━━━━━ DATA FOR THIS EXERCISE
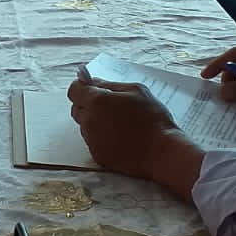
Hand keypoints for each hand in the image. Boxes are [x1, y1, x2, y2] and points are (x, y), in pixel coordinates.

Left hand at [67, 78, 203, 198]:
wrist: (161, 152)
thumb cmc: (152, 118)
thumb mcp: (136, 90)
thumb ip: (109, 84)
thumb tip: (92, 80)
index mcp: (96, 101)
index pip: (74, 90)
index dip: (83, 87)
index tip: (94, 89)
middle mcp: (89, 120)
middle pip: (77, 108)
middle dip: (88, 104)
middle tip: (111, 106)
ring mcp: (91, 140)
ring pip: (84, 125)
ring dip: (95, 121)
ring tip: (119, 124)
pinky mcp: (97, 155)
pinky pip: (93, 141)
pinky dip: (101, 137)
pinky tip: (120, 137)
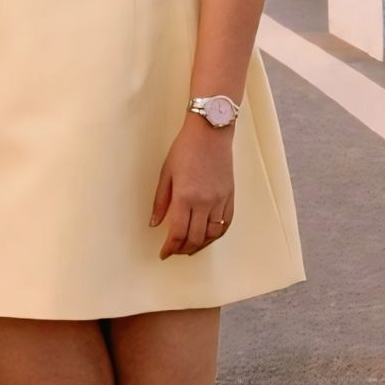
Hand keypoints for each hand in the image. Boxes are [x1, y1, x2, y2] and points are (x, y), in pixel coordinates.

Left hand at [151, 120, 235, 257]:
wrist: (211, 131)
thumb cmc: (185, 148)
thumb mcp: (166, 172)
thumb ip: (161, 201)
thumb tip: (155, 223)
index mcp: (185, 196)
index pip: (178, 233)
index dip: (170, 248)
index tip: (164, 253)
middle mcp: (204, 202)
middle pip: (195, 238)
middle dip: (183, 249)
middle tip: (175, 251)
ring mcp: (220, 200)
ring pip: (212, 234)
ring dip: (200, 245)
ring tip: (190, 247)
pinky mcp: (230, 196)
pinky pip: (226, 224)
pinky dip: (217, 235)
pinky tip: (208, 236)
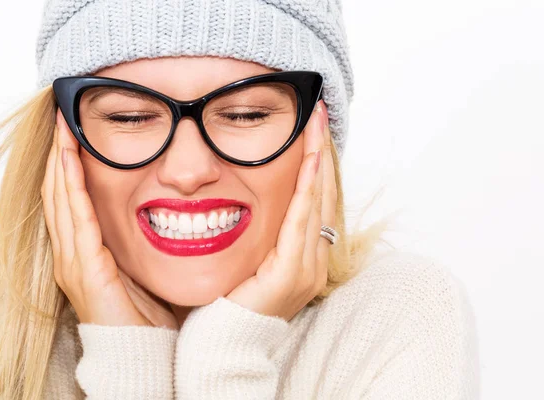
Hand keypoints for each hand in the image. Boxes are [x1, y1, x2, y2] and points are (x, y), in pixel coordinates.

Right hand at [41, 109, 178, 329]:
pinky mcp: (84, 267)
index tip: (73, 134)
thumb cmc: (144, 311)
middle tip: (62, 120)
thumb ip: (134, 240)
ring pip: (60, 200)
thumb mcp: (138, 265)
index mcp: (84, 251)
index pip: (70, 200)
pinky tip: (69, 161)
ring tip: (62, 130)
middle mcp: (71, 253)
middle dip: (59, 156)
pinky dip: (70, 187)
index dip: (68, 167)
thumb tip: (153, 209)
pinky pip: (76, 218)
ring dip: (60, 163)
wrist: (142, 349)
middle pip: (57, 194)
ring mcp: (73, 260)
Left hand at [226, 100, 334, 321]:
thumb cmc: (226, 303)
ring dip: (318, 160)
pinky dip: (307, 187)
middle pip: (323, 195)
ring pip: (317, 201)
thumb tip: (241, 199)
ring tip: (317, 124)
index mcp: (303, 256)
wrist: (220, 345)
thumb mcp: (246, 259)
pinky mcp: (293, 272)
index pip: (314, 200)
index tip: (312, 131)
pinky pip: (302, 219)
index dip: (315, 164)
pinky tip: (310, 159)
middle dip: (321, 153)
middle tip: (320, 114)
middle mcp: (314, 260)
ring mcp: (308, 267)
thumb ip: (256, 234)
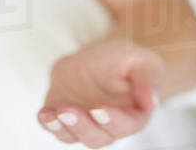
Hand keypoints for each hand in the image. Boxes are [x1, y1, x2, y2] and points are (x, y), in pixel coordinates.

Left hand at [37, 37, 162, 146]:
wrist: (105, 57)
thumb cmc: (130, 62)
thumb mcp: (144, 62)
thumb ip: (148, 80)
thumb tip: (151, 104)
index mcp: (132, 117)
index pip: (124, 125)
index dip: (112, 121)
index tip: (101, 109)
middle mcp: (107, 127)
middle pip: (95, 137)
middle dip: (81, 126)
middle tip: (69, 110)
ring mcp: (82, 123)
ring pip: (72, 136)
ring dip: (62, 128)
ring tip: (53, 113)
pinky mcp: (62, 115)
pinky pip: (53, 126)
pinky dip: (47, 123)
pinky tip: (44, 114)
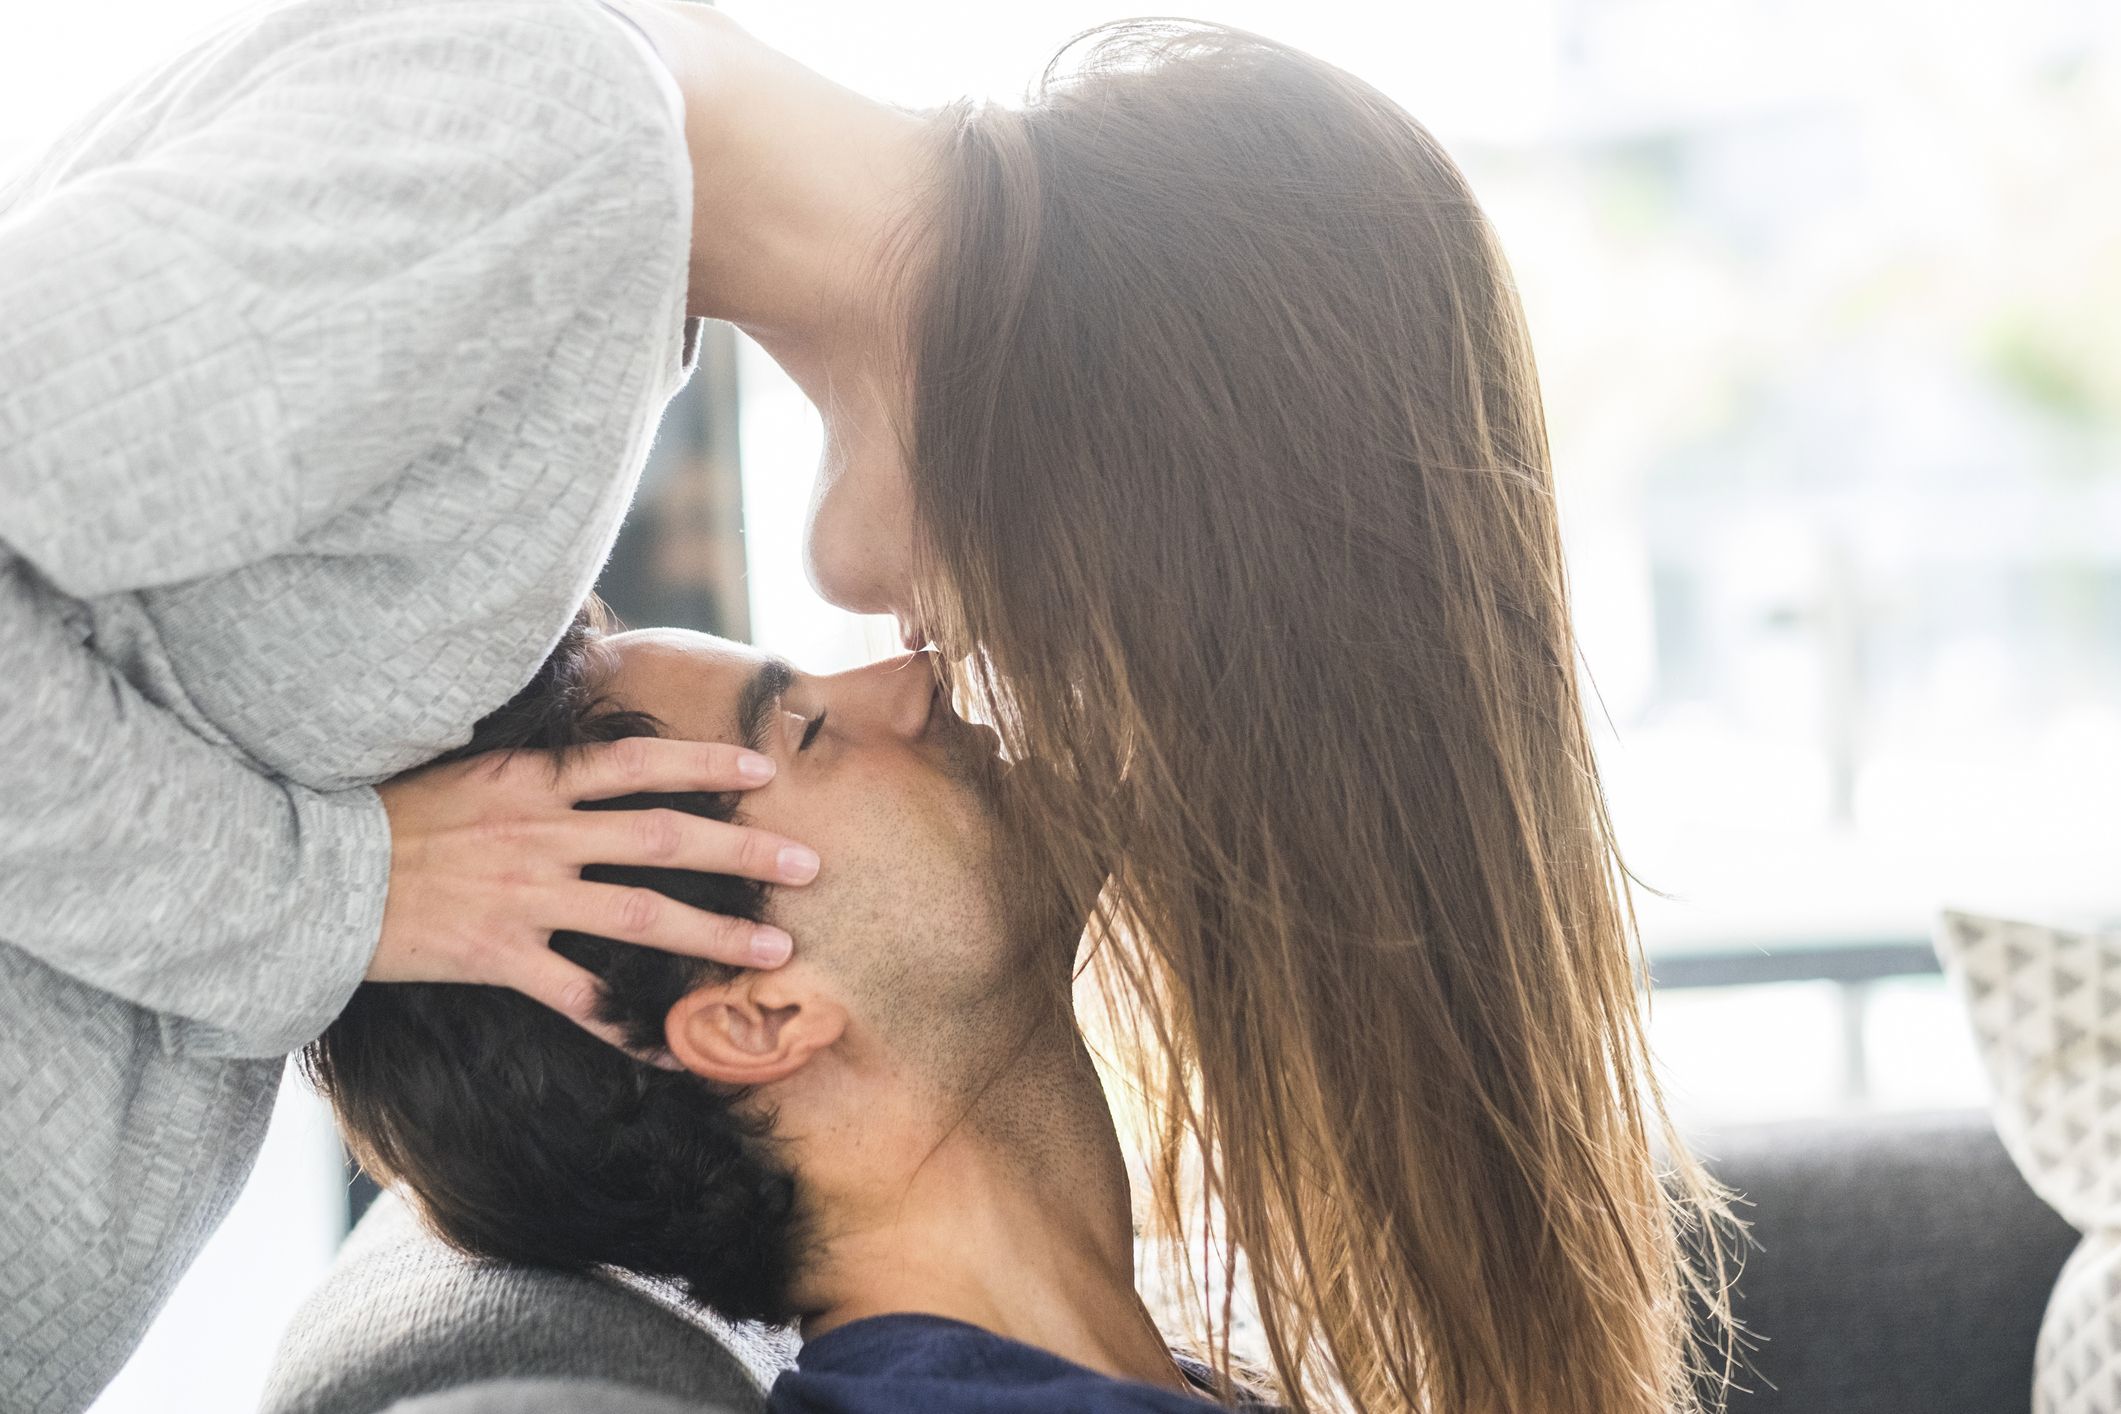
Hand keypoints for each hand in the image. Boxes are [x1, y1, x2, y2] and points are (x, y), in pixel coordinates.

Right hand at [370, 737, 819, 1048]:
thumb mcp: (462, 769)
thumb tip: (586, 756)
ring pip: (642, 916)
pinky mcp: (498, 955)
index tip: (764, 772)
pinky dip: (628, 1026)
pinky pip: (580, 998)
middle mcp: (542, 835)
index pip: (639, 762)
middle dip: (744, 851)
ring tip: (777, 952)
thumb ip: (530, 770)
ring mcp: (525, 897)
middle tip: (811, 864)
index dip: (706, 763)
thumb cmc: (383, 814)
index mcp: (534, 782)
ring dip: (715, 934)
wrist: (310, 872)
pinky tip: (672, 1050)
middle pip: (665, 838)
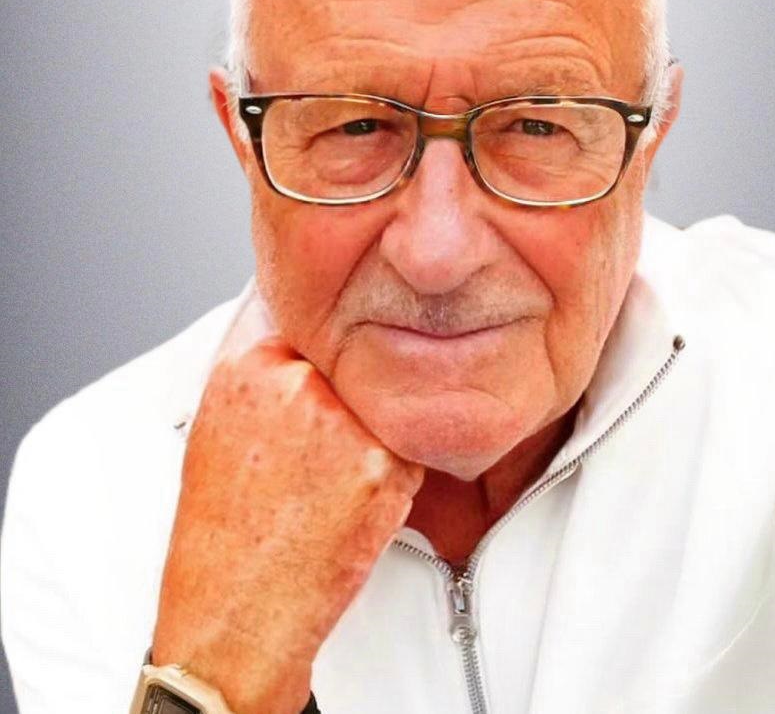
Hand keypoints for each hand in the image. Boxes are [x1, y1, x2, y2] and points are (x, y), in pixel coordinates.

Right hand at [152, 288, 423, 713]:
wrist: (236, 612)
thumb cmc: (222, 528)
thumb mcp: (217, 424)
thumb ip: (261, 365)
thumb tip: (298, 321)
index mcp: (246, 365)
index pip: (308, 309)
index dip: (328, 331)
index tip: (334, 344)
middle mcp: (295, 384)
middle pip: (357, 352)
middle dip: (353, 385)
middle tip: (326, 437)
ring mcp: (341, 423)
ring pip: (389, 395)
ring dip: (376, 424)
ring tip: (331, 475)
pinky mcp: (383, 467)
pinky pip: (411, 442)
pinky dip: (395, 466)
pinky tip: (352, 499)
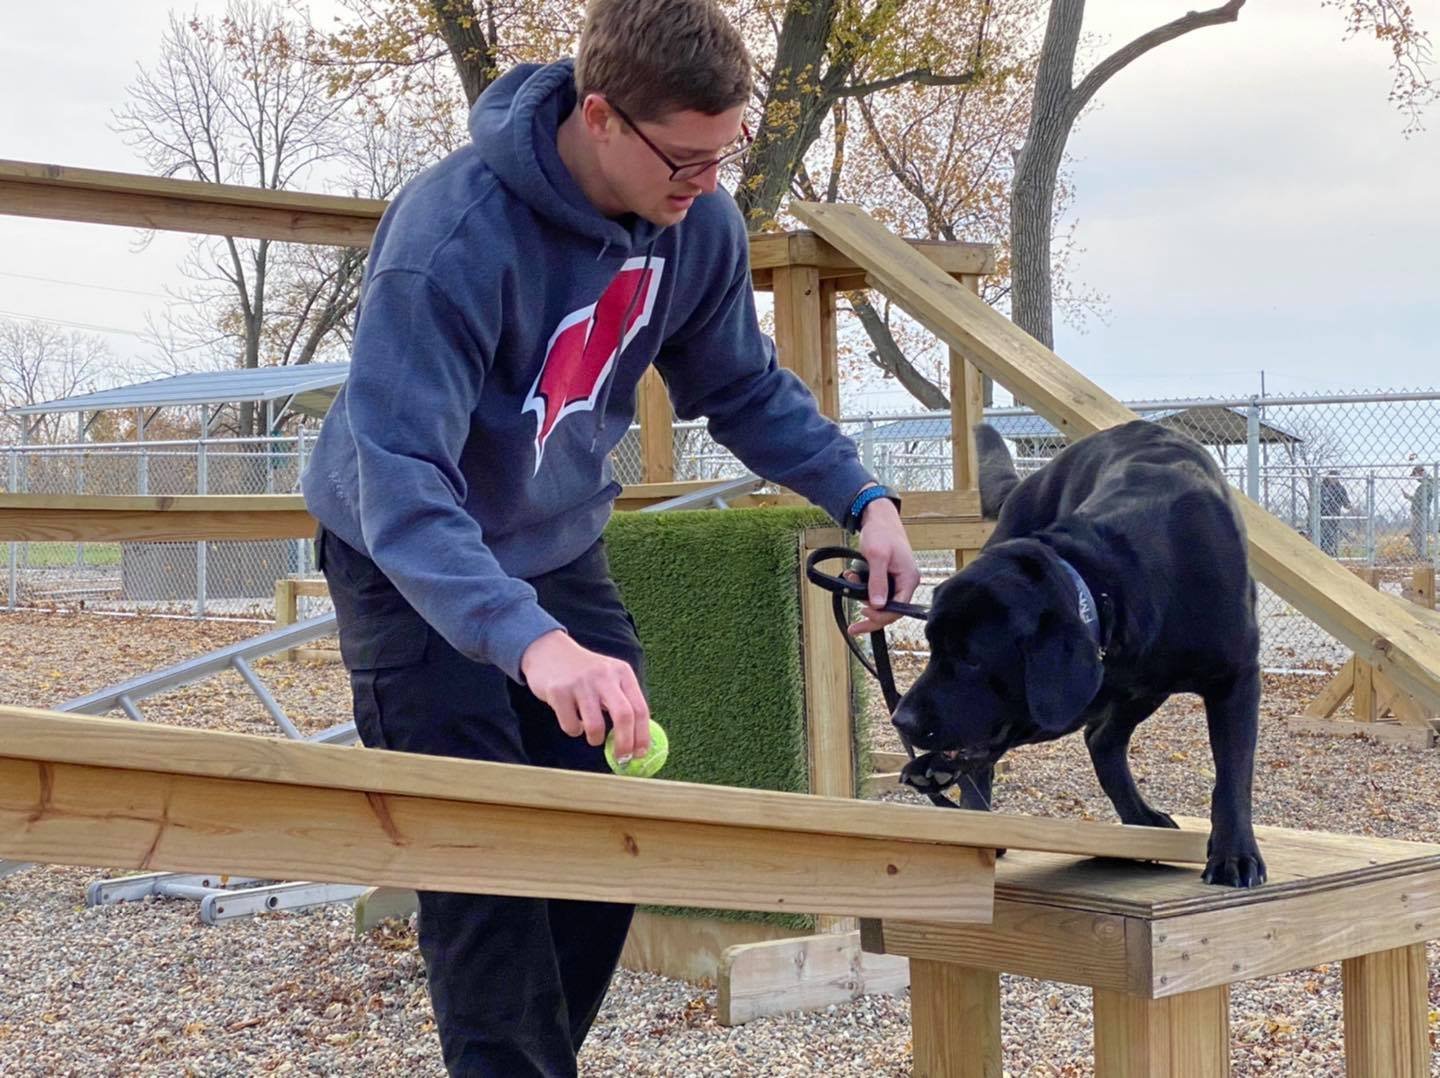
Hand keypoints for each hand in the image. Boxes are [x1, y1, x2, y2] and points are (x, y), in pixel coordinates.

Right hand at [520, 631, 650, 760]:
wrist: (548, 651)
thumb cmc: (584, 672)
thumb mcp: (609, 677)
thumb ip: (623, 701)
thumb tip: (638, 740)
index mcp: (622, 672)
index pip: (640, 708)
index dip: (643, 735)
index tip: (640, 754)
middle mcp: (604, 675)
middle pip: (624, 716)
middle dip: (625, 743)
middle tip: (622, 759)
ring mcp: (580, 682)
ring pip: (595, 726)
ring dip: (595, 739)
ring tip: (593, 736)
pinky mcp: (558, 691)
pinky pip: (571, 725)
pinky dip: (574, 730)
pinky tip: (572, 719)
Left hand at [846, 495, 920, 635]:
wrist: (878, 517)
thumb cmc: (881, 532)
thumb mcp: (877, 556)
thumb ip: (877, 581)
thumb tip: (877, 605)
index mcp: (909, 579)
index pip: (898, 609)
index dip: (880, 617)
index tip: (863, 617)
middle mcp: (906, 582)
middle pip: (890, 610)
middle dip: (870, 614)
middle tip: (853, 625)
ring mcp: (898, 580)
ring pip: (882, 601)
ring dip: (864, 598)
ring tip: (850, 581)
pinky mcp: (889, 577)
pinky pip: (877, 591)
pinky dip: (863, 589)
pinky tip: (852, 579)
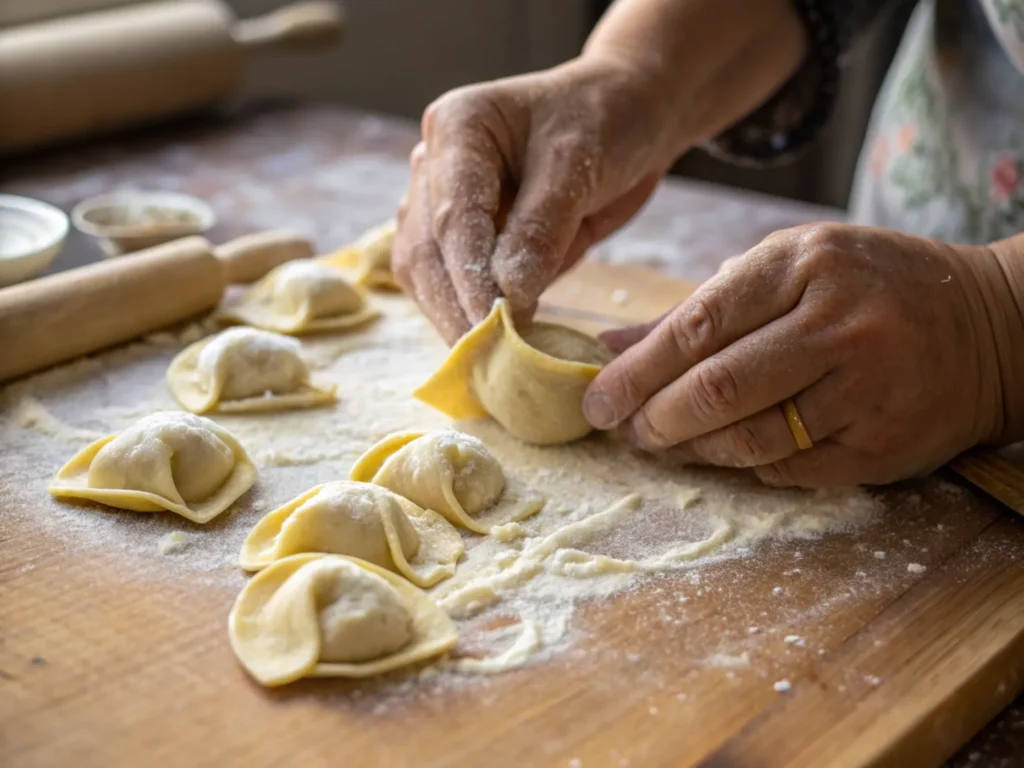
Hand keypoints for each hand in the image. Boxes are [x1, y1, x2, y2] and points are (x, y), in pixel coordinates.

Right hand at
━━━━━━━━━━
▸ THE TASK
Would you set down only the lines above from the line with "middle tip: (320, 114)" to the line with "middle mcp: (107, 127)", both included, exactly as they stand and without the pictures?

▸ YOUR RESPONSE
middle tip: (320, 114)
middle mcp: (314, 260)
ring mcp: (308, 267)
thumb ip: (256, 234)
Hand keypoints for each hand in the image. Boxes are [x1, y1, x2, y2] and points are (x, y), in pixel coordinates.

Left hand at [37, 37, 162, 146]:
wrist: (105, 57)
thumb cmc: (130, 62)
thumb mcp: (144, 62)
thumb ip: (148, 80)
thumb tip: (151, 104)
index mcp: (132, 117)
index pip: (124, 125)
index dip: (112, 121)
index tip: (101, 109)
middle mcp: (107, 127)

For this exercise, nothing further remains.